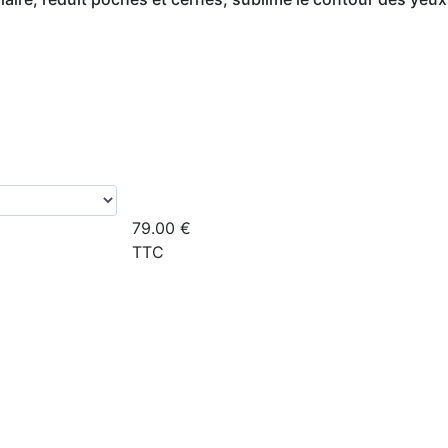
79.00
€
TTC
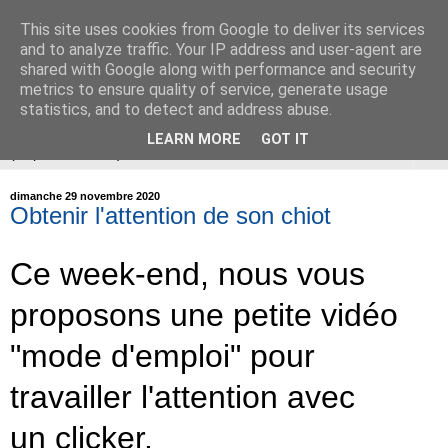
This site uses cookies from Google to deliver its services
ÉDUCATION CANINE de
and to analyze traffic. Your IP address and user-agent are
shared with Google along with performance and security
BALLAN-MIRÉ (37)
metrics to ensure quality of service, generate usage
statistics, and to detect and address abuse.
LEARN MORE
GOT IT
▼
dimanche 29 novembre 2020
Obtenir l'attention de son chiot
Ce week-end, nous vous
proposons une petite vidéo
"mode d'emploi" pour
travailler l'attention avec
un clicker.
+ + + +
§ **What this task involves**
Please recast the text read from the records as a Markdown table with the columns "Row" and "Line", giving each line its own numbered row and skipping blank lines. Leave the pictures out of the answer.

§ **Response to the exercise**
| Row | Line |
|---|---|
| 1 | 79.00 |
| 2 | € |
| 3 | TTC |
| 4 | This site uses cookies from Google to deliver its services |
| 5 | ÉDUCATION CANINE de |
| 6 | and to analyze traffic. Your IP address and user-agent are |
| 7 | shared with Google along with performance and security |
| 8 | BALLAN-MIRÉ (37) |
| 9 | metrics to ensure quality of service, generate usage |
| 10 | statistics, and to detect and address abuse. |
| 11 | LEARN MORE |
| 12 | GOT IT |
| 13 | ▼ |
| 14 | dimanche 29 novembre 2020 |
| 15 | Obtenir l'attention de son chiot |
| 16 | Ce week-end, nous vous |
| 17 | proposons une petite vidéo |
| 18 | "mode d'emploi" pour |
| 19 | travailler l'attention avec |
| 20 | un clicker. |